## Page excerpt:
— begin —

Talking about the UK industry, Irving says: "Everyone is feeling a bit more upbeat about the economy. Talking to dealers, they feel end-users are more confident. Plenty of quotations are being turned into offers, which means dealers are offering the right products and offering the correct financial solutions."

Woodward described this recovery as "across the board". Part of this growth is thanks to changes in health and safety, and he notes "with changes in health and safety regulations over the past few years, it means a couple of guys can’t get together and lift a box off a lorry like they used to in the past. They now require a forklift truck, so that’s helping the market to keep going."

While he says this has come about over the past four-to-five years, he adds: "It’s had an impact, but I wouldn’t say big. It just means additional trucks are required where in the past a business could have got away without using one."

Industry moves

Irving joined Aldermore from BNP Paribas in January, two months after Woodward left the company to head Investec’s materials handling team. When asked by Leasing Life about their respective moves, both appear happy with the result.

Although Investec has experience in the market in South Africa, it was new to the market in the UK when Woodward joined. Of his start he says: "It was a learning curve on all sides, but there’s commitment from both sides to make it all work. It’s early days but I think everyone is happy with how things are going and we’re writing business in excess of what was expected."

— end —

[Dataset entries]
— begin —

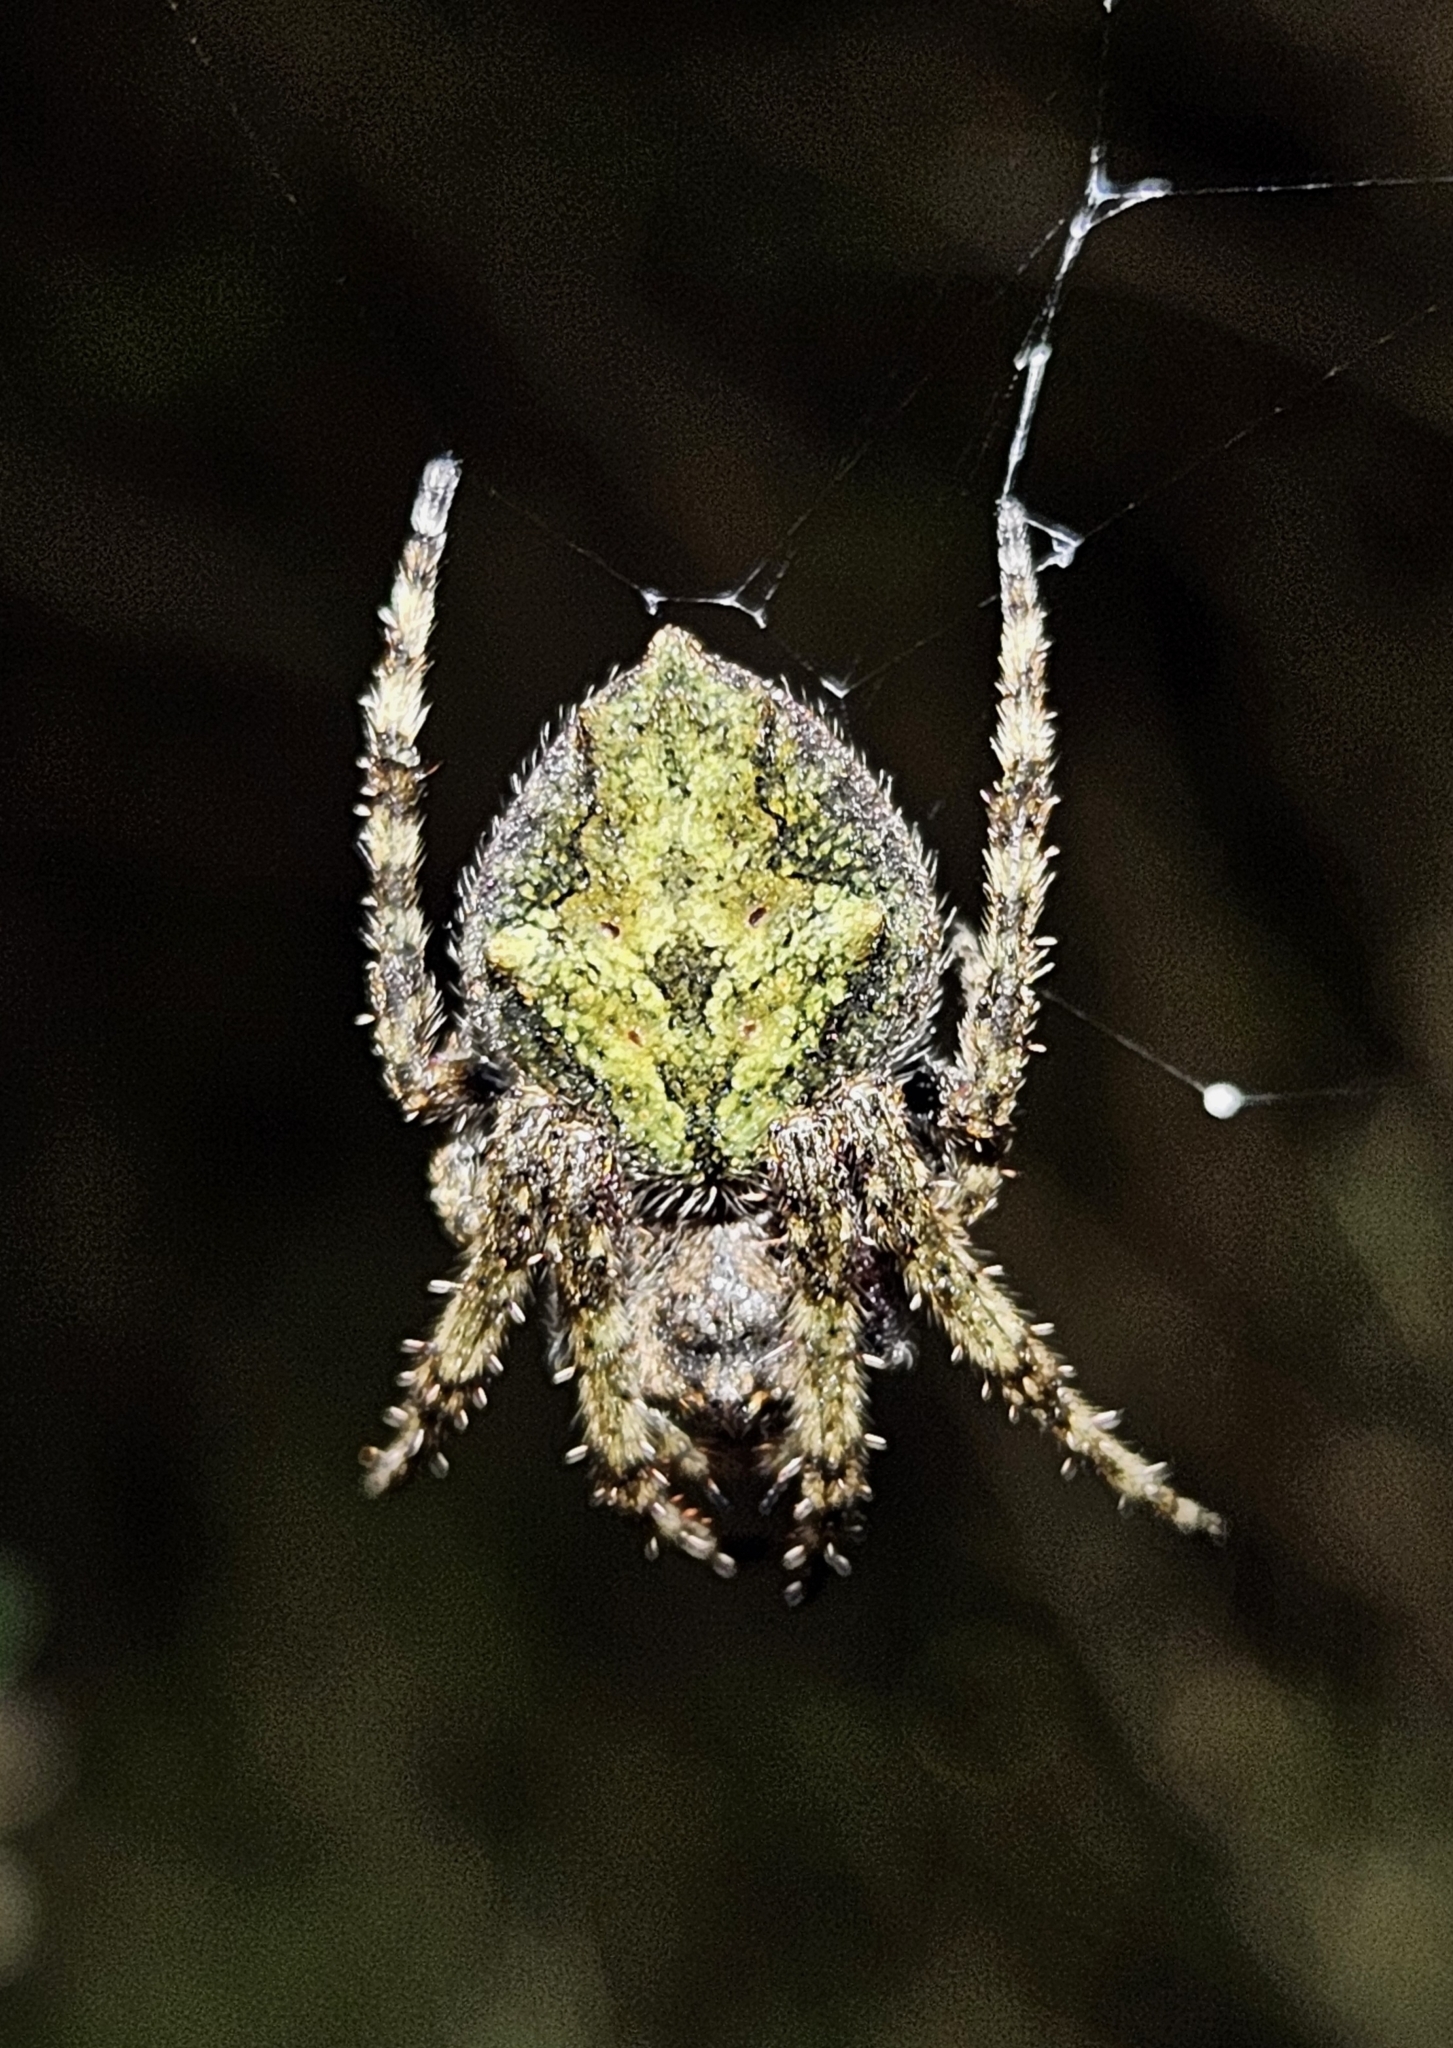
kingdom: Animalia
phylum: Arthropoda
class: Arachnida
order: Araneae
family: Araneidae
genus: Eriophora
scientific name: Eriophora pustulosa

— end —

## Parts of the exercise:
- a) Retype the passage in the forklift leasing excerpt starting with "Woodward described this" and going on through "with the result.".
- b) Decide whether each statement agrees with the forklift leasing excerpt, answering yes or no and quoting the deciding words: (i) Irving moved to Aldermore from BNP Paribas in January. (ii) Woodward calls the effect of the health and safety changes big. (iii) Investec had no presence in the UK market when Woodward joined.
The rows were taken from a separate source.

## Task-by-task results:
- a)
Woodward described this recovery as "across the board". Part of this growth is thanks to changes in health and safety, and he notes "with changes in health and safety regulations over the past few years, it means a couple of guys can’t get together and lift a box off a lorry like they used to in the past. They now require a forklift truck, so that’s helping the market to keep going."

While he says this has come about over the past four-to-five years, he adds: "It’s had an impact, but I wouldn’t say big. It just means additional trucks are required where in the past a business could have got away without using one."

Industry moves

Irving joined Aldermore from BNP Paribas in January, two months after Woodward left the company to head Investec’s materials handling team. When asked by Leasing Life about their respective moves, both appear happy with the result.

- b)
(i) Yes: "Irving joined Aldermore from BNP Paribas in January"
(ii) No: "It’s had an impact, but I wouldn’t say big."
(iii) Yes: "it was new to the market in the UK when Woodward joined"